KUTIPAN TEKS →
##############################
Pertanyaan mendasar itu sangat relevan untuk dilontarkan jika pengisi jabatan pemerintahan di IKN justru dari pihak asing, apalagi untuk jabatan strategis. Sejalan dengan kendala migrasi aparatur kita dalam jumlah besar, maka layak kita cemaskan informasi migran China yang konon sudah menyiapkan angka kisaran 5 jutaan orang untuk formasi jabatan yang tidak segera terisi. Harus kita catat, proyeksi pengisian jabatan oleh migran asing menggambarkan proses penguasaan medan administrasi pemerintahan, yang –perlahan tapi pasti – akan terjadi derap politik menuju pergantian kekuasaan. Akan segera berkibar bendera, bukan lagi sang saka Merah Putih.
Konsekuensi logis politik itu tampaknya dibaca dan direviev, sehingga belum lama ini dikumandangkan beban anggaran pembangunan IKN dari APBN, sebesar Rp 466 triyun. Sekitar 53,7% bersumber dari keuangan negara yang eksplisit nomonklaturnya untuk pembangunan IKN. Sebesar 20% dari unsur swasta dan lainnya (26,3%) akan diambil dari APBN juga tapi dari pos-pos lain dari berbagai kementerian.
##############################
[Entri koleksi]
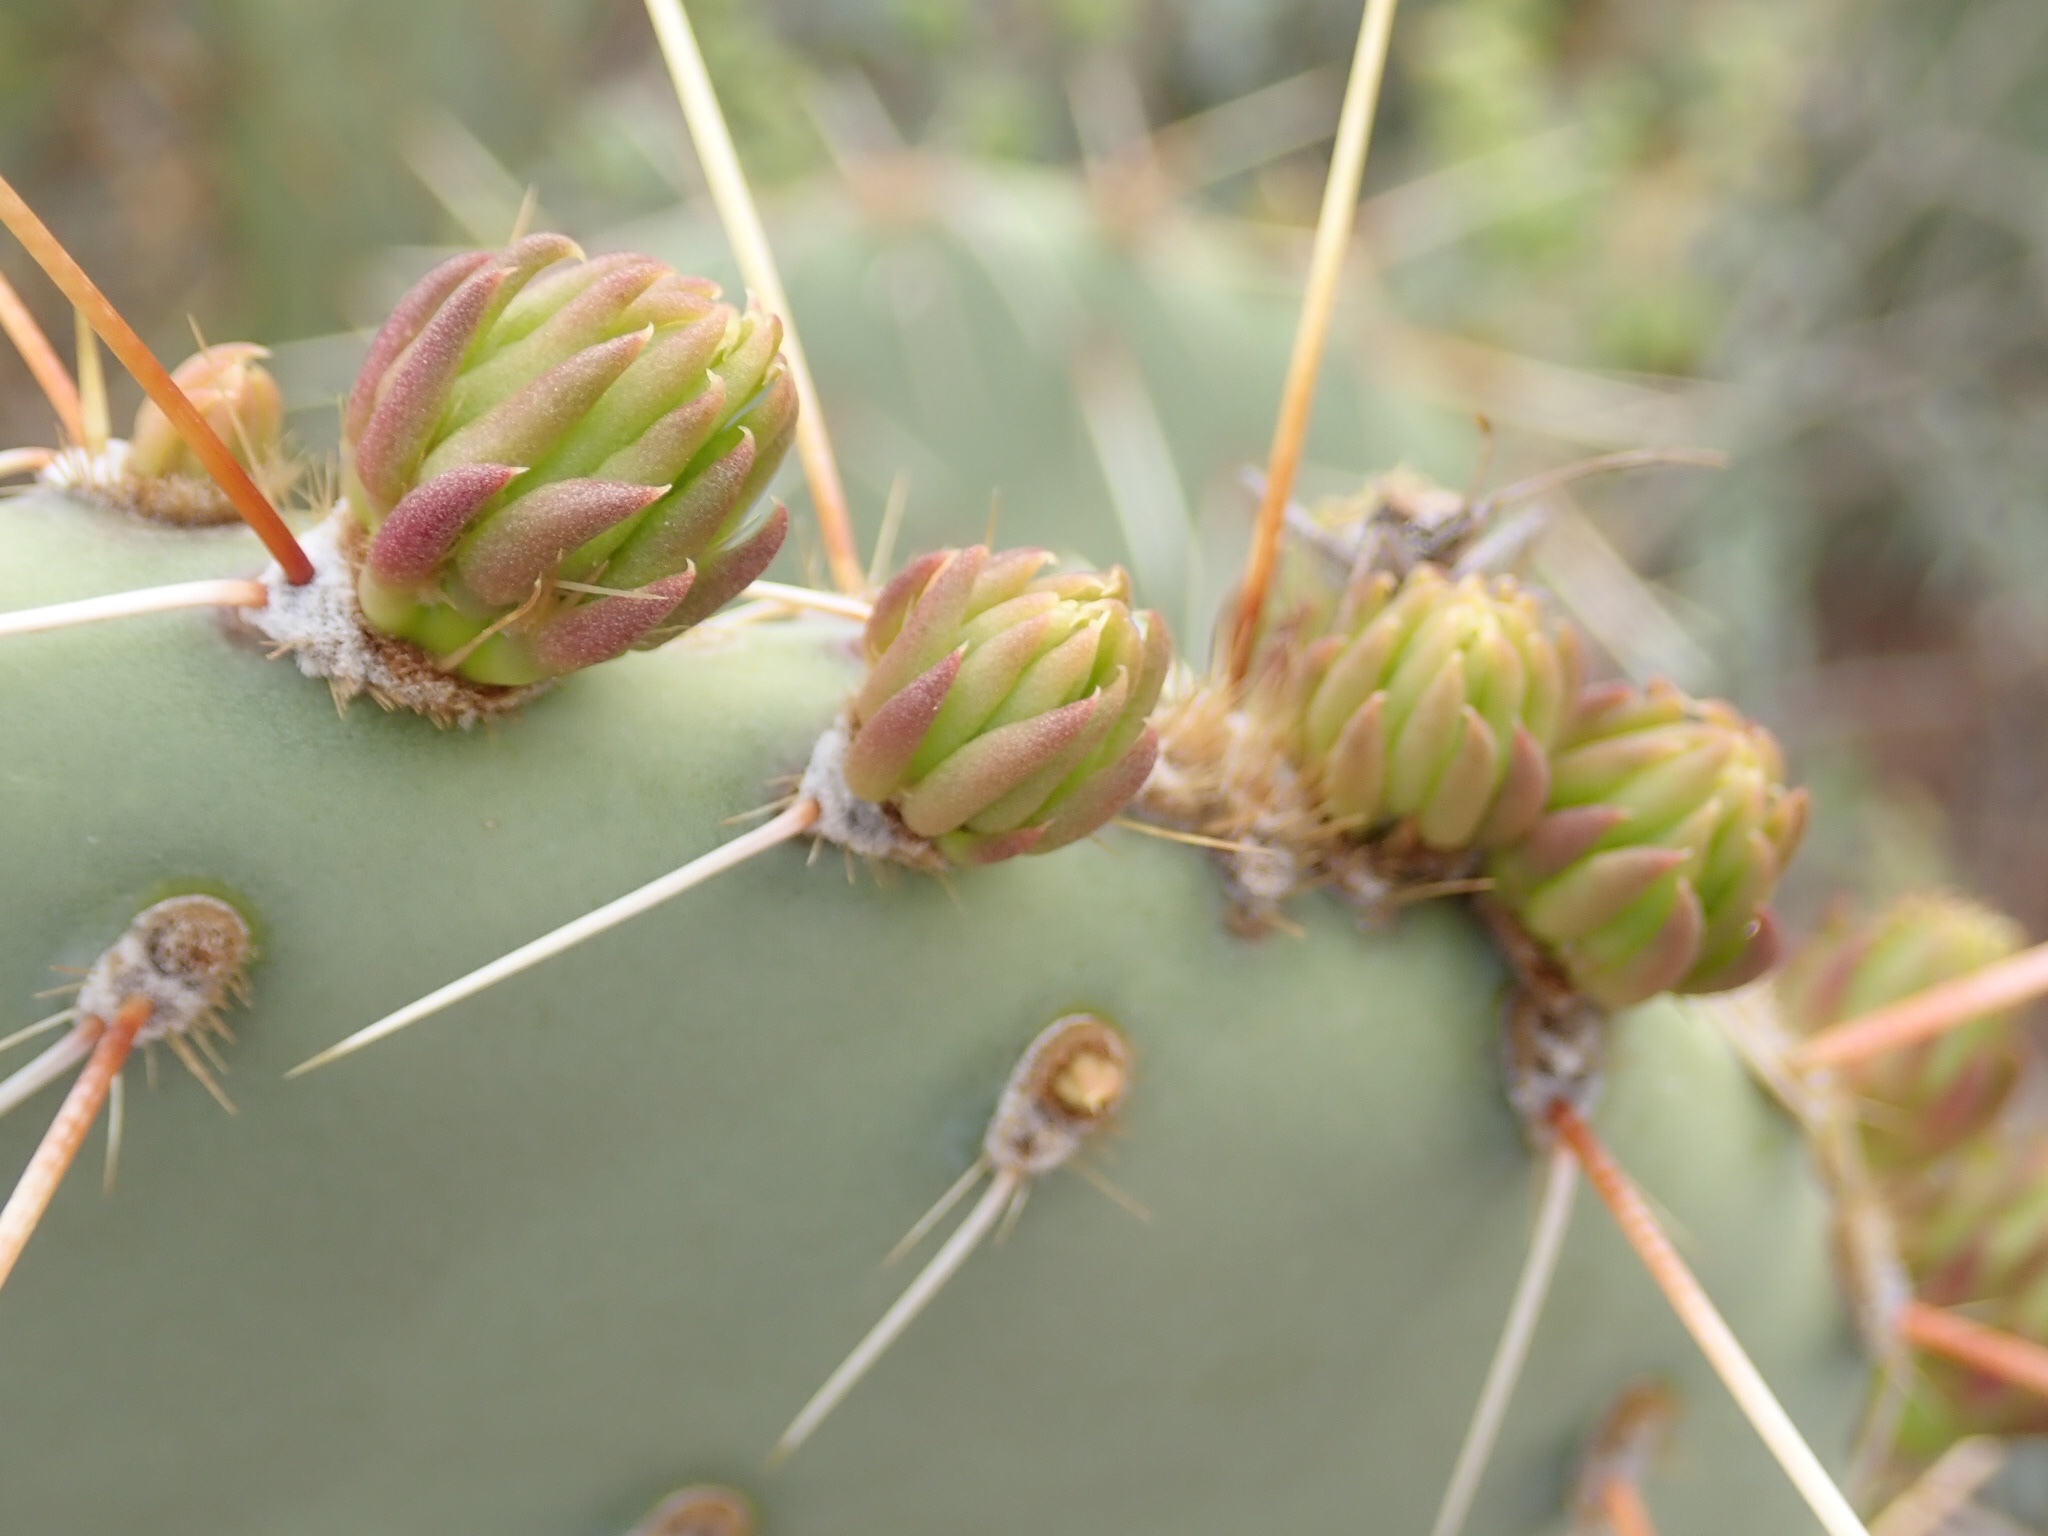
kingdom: Plantae
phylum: Tracheophyta
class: Magnoliopsida
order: Caryophyllales
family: Cactaceae
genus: Opuntia
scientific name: Opuntia engelmannii
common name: Cactus-apple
##############################
TUGAS YANG DIKERJAKAN →
**A.** Jawablah pertanyaan berikut berdasarkan kutipan teks.
(i) Berapa jumlah migran China yang konon sudah disiapkan untuk formasi jabatan yang tidak segera terisi?
(ii) Berapa persen anggaran yang bersumber dari keuangan negara yang nomenklaturnya secara eksplisit untuk pembangunan IKN?
(iii) Berapa persen anggaran yang berasal dari unsur swasta?
**B.** Salin kata demi kata bagian kutipan teks. Mulailah dari kata-kata "Konsekuensi logis politik" dan berhentilah setelah kata-kata "dari berbagai kementerian.".
**C.** Tuliskan semua angka persentase yang tercantum dalam kutipan teks.

JAWABAN PER TUGAS →
**A.**
(i) Kisaran 5 jutaan orang.
(ii) Sekitar 53,7%.
(iii) Sebesar 20%.

**B.**
Konsekuensi logis politik itu tampaknya dibaca dan direviev, sehingga belum lama ini dikumandangkan beban anggaran pembangunan IKN dari APBN, sebesar Rp 466 triyun. Sekitar 53,7% bersumber dari keuangan negara yang eksplisit nomonklaturnya untuk pembangunan IKN. Sebesar 20% dari unsur swasta dan lainnya (26,3%) akan diambil dari APBN juga tapi dari pos-pos lain dari berbagai kementerian.

**C.** 53,7%; 20%; 26,3%